| EXERCISE 1 |
Rewrite the reflection on Jacob from "The caravan from" down to "delay his leaving?", changing "caravan" to "procession".

| DOCUMENT SECTION |

..............................

45 25 And they went up from Egypt and came to the land of Canaan, to Jacob, their father. 26 They said to him, “Joseph is still alive! He is ruler of all the land of Egypt!” Jacob’s heart failed him, for he did not believe them.
27 They spoke to him all the words Joseph had spoken to them, and when he saw the wagons Joseph had sent to carry him down, Jacob revived. 28 Then Israel said, “Enough! My son Joseph is still alive! I must go and see him before I die.”

The caravan from Egypt to Canaan steadily made its way through the wilderness of Sinai. There was time to consider how to deal with Jacob, so resistant to losing the land promised to his father and father’s father. If Jacob only risked sending Benjamin until all other options for survival had been exhausted, how long would all this bounty coming his way delay his leaving?

Sorting through their options, it was decided that the strongest emotion of Jacob surfaced when it involved Joseph. Their plan needed to begin by using Joseph as a lure.

Upon arriving at Jacob’s tent, the brothers begin their practiced song-and-dance routine that Joseph was alive and living in Egypt.

As might be expected, such news caused Jacob’s heart not just to skip a beat, but to intermit—to hold its life-breath, to simply stop.

The brothers applied their verbal shock-paddles to Jacob and repeated Joseph’s words to Jacob. When he finally saw the wagons sent by Joseph, it is recorded that Jacob revived. This resurrection was different than anything Jacob had experienced with a vision of a ramp, the sighting of Rachel, his return meeting with Esau, or word about Joseph’s death.

Jacob’s usual behavior took a backseat to relief, and he wanted to start back without checking their water supply or the strength of the animals. He was so ecstatic that he had no regret for all that needed to be left behind.

Jacob was on his way to Egypt without hesitation. Where the brothers wondered how they could convince Jacob to leave, they now had to figure out how to constrain him from driving everyone and their remaining flocks into the ground.

..............................

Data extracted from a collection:
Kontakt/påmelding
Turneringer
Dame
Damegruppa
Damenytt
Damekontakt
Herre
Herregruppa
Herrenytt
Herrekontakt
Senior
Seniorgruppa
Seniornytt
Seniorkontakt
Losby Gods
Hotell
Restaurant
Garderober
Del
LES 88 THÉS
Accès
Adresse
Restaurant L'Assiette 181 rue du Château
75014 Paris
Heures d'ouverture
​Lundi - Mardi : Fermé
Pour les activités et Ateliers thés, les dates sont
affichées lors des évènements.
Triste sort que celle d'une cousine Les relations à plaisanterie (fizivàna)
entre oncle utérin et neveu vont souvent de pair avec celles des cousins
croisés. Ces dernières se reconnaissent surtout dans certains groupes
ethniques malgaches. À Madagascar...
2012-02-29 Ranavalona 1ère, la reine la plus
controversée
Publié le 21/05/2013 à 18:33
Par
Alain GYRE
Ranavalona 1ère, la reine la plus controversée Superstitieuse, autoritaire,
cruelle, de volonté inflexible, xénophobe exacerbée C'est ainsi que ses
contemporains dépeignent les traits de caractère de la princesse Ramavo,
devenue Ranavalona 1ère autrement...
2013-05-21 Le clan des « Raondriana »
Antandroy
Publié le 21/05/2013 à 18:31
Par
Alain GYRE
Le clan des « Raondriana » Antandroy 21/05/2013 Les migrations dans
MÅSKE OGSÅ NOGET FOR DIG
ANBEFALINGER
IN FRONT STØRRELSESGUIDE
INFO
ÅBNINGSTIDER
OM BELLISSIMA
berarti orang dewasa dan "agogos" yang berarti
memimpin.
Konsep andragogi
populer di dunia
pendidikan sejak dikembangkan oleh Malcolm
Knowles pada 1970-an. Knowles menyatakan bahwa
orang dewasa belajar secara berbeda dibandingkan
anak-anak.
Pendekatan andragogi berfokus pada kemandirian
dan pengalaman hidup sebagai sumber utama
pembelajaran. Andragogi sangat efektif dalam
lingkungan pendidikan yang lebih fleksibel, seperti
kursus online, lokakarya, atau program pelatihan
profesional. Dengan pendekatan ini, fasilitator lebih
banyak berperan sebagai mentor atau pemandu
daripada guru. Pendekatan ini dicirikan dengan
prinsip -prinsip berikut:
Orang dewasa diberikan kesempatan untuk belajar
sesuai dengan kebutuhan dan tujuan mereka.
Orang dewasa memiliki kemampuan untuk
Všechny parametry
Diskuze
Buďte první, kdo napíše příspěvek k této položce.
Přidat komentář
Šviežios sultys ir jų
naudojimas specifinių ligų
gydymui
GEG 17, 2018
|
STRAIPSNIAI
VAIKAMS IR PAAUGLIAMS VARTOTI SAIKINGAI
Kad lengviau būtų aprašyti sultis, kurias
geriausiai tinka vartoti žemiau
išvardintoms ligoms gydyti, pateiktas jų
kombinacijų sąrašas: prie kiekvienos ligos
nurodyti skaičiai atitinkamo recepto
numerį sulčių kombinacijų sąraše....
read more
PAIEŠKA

..............................

| EXERCISE 2 |
Arrange the rows, from the first one down to the line containing "ethniques malgaches. À Madagascar...", as a JSON list of strings with one string per line and no blank lines. Give only those lines.

| EXPECTED OUTPUT 1 |
The procession from Egypt to Canaan steadily made its way through the wilderness of Sinai. There was time to consider how to deal with Jacob, so resistant to losing the land promised to his father and father’s father. If Jacob only risked sending Benjamin until all other options for survival had been exhausted, how long would all this bounty coming his way delay his leaving?

| EXPECTED OUTPUT 2 |
[
  "Kontakt/påmelding",
  "Turneringer",
  "Dame",
  "Damegruppa",
  "Damenytt",
  "Damekontakt",
  "Herre",
  "Herregruppa",
  "Herrenytt",
  "Herrekontakt",
  "Senior",
  "Seniorgruppa",
  "Seniornytt",
  "Seniorkontakt",
  "Losby Gods",
  "Hotell",
  "Restaurant",
  "Garderober",
  "Del",
  "LES 88 THÉS",
  "Accès",
  "Adresse",
  "Restaurant L'Assiette 181 rue du Château",
  "75014 Paris",
  "Heures d'ouverture",
  "​Lundi - Mardi : Fermé",
  "Pour les activités et Ateliers thés, les dates sont",
  "affichées lors des évènements.",
  "Triste sort que celle d'une cousine Les relations à plaisanterie (fizivàna)",
  "entre oncle utérin et neveu vont souvent de pair avec celles des cousins",
  "croisés. Ces dernières se reconnaissent surtout dans certains groupes",
  "ethniques malgaches. À Madagascar..."
]